_Listed records:_
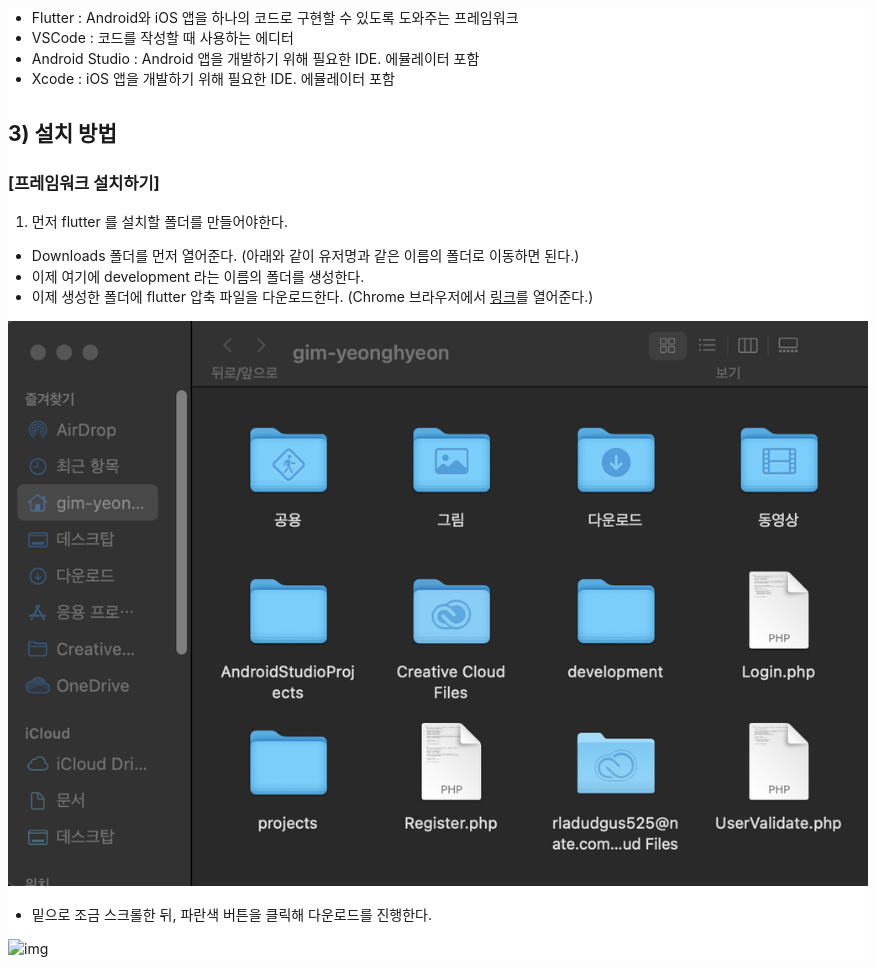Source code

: - Flutter : Android와 iOS 앱을 하나의 코드로 구현할 수 있도록 도와주는 프레임워크 
- VSCode : 코드를 작성할 때 사용하는 에디터 
- Android Studio : Android 앱을 개발하기 위해 필요한 IDE. 에뮬레이터 포함 
- Xcode : iOS 앱을 개발하기 위해 필요한 IDE. 에뮬레이터 포함

## 3) 설치 방법

### **[프레임워크 설치하기]**

1. 먼저 flutter 를 설치할 폴더를 만들어야한다. 

* Downloads 폴더를 먼저 열어준다. (아래와 같이 유저명과 같은 이름의 폴더로 이동하면 된다.)
* 이제 여기에 development 라는 이름의 폴더를 생성한다.
* 이제 생성한 폴더에 flutter 압축 파일을 다운로드한다. (Chrome 브라우저에서 [링크](https://docs.flutter.dev/get-started/install/macos)를 열어준다.)

![image-20230618195613245](../../../assets/img/blog/image-20230618195613245.png)

* 밑으로 조금 스크롤한 뒤, 파란색 버튼을 클릭해 다운로드를 진행한다.

![img](https://teamsparta.notion.site/image/https%3A%2F%2Fs3-us-west-2.amazonaws.com%2Fsecure.notion-static.com%2F0bc321ce-513c-4200-baa8-251d187fbdbc%2FScreen_Shot_2022-09-20_at_12.01.03_PM.png?id=e27c3b33-f829-4cb0-8df1-2d57b4928caf&table=block&spaceId=83c75a39-3aba-4ba4-a792-7aefe4b07895&width=1900&userId=&cache=v2)
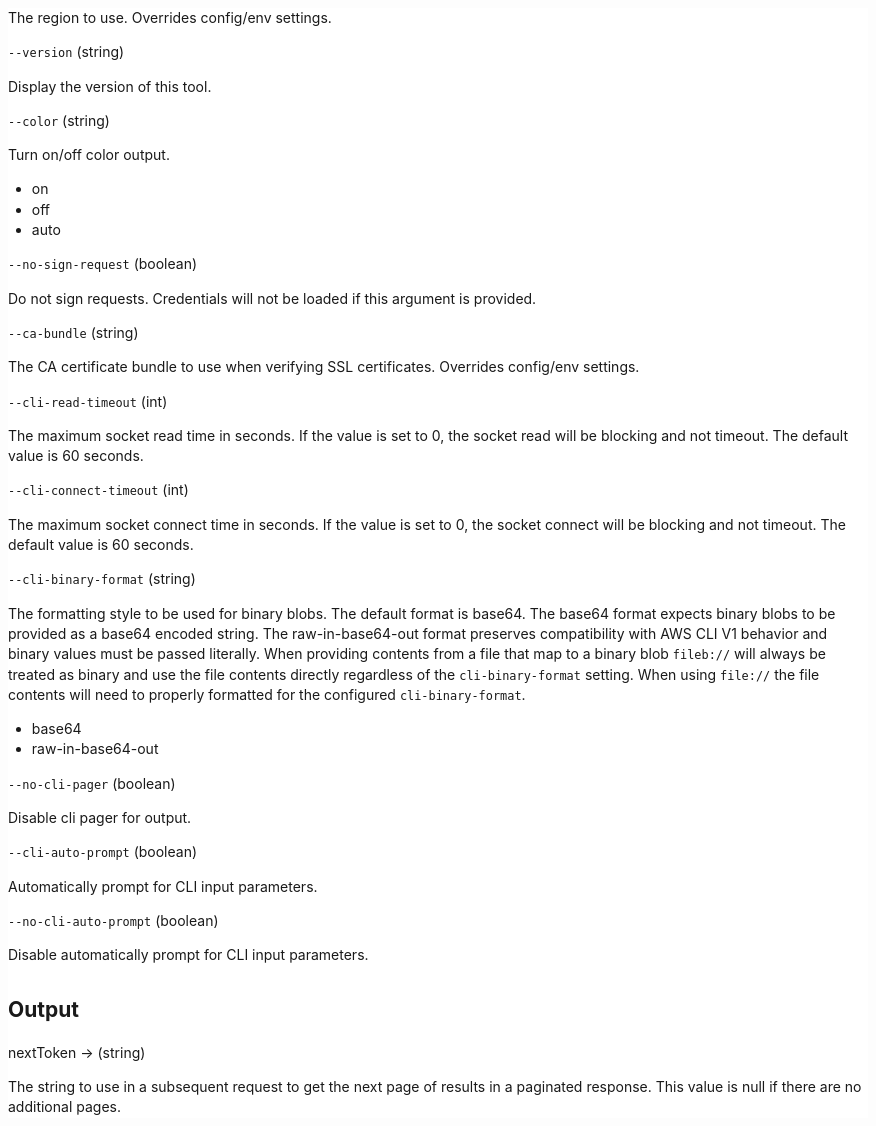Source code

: The region to use. Overrides config/env settings.

`--version` (string)

Display the version of this tool.

`--color` (string)

Turn on/off color output.

- on
- off
- auto

`--no-sign-request` (boolean)

Do not sign requests. Credentials will not be loaded if this argument is provided.

`--ca-bundle` (string)

The CA certificate bundle to use when verifying SSL certificates. Overrides config/env settings.

`--cli-read-timeout` (int)

The maximum socket read time in seconds. If the value is set to 0, the socket read will be blocking and not timeout. The default value is 60 seconds.

`--cli-connect-timeout` (int)

The maximum socket connect time in seconds. If the value is set to 0, the socket connect will be blocking and not timeout. The default value is 60 seconds.

`--cli-binary-format` (string)

The formatting style to be used for binary blobs. The default format is base64. The base64 format expects binary blobs to be provided as a base64 encoded string. The raw-in-base64-out format preserves compatibility with AWS CLI V1 behavior and binary values must be passed literally. When providing contents from a file that map to a binary blob `fileb://` will always be treated as binary and use the file contents directly regardless of the `cli-binary-format` setting. When using `file://` the file contents will need to properly formatted for the configured `cli-binary-format`.

- base64
- raw-in-base64-out

`--no-cli-pager` (boolean)

Disable cli pager for output.

`--cli-auto-prompt` (boolean)

Automatically prompt for CLI input parameters.

`--no-cli-auto-prompt` (boolean)

Disable automatically prompt for CLI input parameters.

## Output

nextToken -> (string)

The string to use in a subsequent request to get the next page of results in a paginated response. This value is null if there are no additional pages.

_Exercise:_ Every line above goes into your copy exactly; no images go in.

_Expected output:_
Source code

: - Flutter : Android와 iOS 앱을 하나의 코드로 구현할 수 있도록 도와주는 프레임워크 
- VSCode : 코드를 작성할 때 사용하는 에디터 
- Android Studio : Android 앱을 개발하기 위해 필요한 IDE. 에뮬레이터 포함 
- Xcode : iOS 앱을 개발하기 위해 필요한 IDE. 에뮬레이터 포함

## 3) 설치 방법

### **[프레임워크 설치하기]**

1. 먼저 flutter 를 설치할 폴더를 만들어야한다. 

* Downloads 폴더를 먼저 열어준다. (아래와 같이 유저명과 같은 이름의 폴더로 이동하면 된다.)
* 이제 여기에 development 라는 이름의 폴더를 생성한다.
* 이제 생성한 폴더에 flutter 압축 파일을 다운로드한다. (Chrome 브라우저에서 [링크](https://docs.flutter.dev/get-started/install/macos)를 열어준다.)

![image-20230618195613245](../../../assets/img/blog/image-20230618195613245.png)

* 밑으로 조금 스크롤한 뒤, 파란색 버튼을 클릭해 다운로드를 진행한다.

![img](https://teamsparta.notion.site/image/https%3A%2F%2Fs3-us-west-2.amazonaws.com%2Fsecure.notion-static.com%2F0bc321ce-513c-4200-baa8-251d187fbdbc%2FScreen_Shot_2022-09-20_at_12.01.03_PM.png?id=e27c3b33-f829-4cb0-8df1-2d57b4928caf&table=block&spaceId=83c75a39-3aba-4ba4-a792-7aefe4b07895&width=1900&userId=&cache=v2)
Source code

: The region to use. Overrides config/env settings.

`--version` (string)

Display the version of this tool.

`--color` (string)

Turn on/off color output.

- on
- off
- auto

`--no-sign-request` (boolean)

Do not sign requests. Credentials will not be loaded if this argument is provided.

`--ca-bundle` (string)

The CA certificate bundle to use when verifying SSL certificates. Overrides config/env settings.

`--cli-read-timeout` (int)

The maximum socket read time in seconds. If the value is set to 0, the socket read will be blocking and not timeout. The default value is 60 seconds.

`--cli-connect-timeout` (int)

The maximum socket connect time in seconds. If the value is set to 0, the socket connect will be blocking and not timeout. The default value is 60 seconds.

`--cli-binary-format` (string)

The formatting style to be used for binary blobs. The default format is base64. The base64 format expects binary blobs to be provided as a base64 encoded string. The raw-in-base64-out format preserves compatibility with AWS CLI V1 behavior and binary values must be passed literally. When providing contents from a file that map to a binary blob `fileb://` will always be treated as binary and use the file contents directly regardless of the `cli-binary-format` setting. When using `file://` the file contents will need to properly formatted for the configured `cli-binary-format`.

- base64
- raw-in-base64-out

`--no-cli-pager` (boolean)

Disable cli pager for output.

`--cli-auto-prompt` (boolean)

Automatically prompt for CLI input parameters.

`--no-cli-auto-prompt` (boolean)

Disable automatically prompt for CLI input parameters.

## Output

nextToken -> (string)

The string to use in a subsequent request to get the next page of results in a paginated response. This value is null if there are no additional pages.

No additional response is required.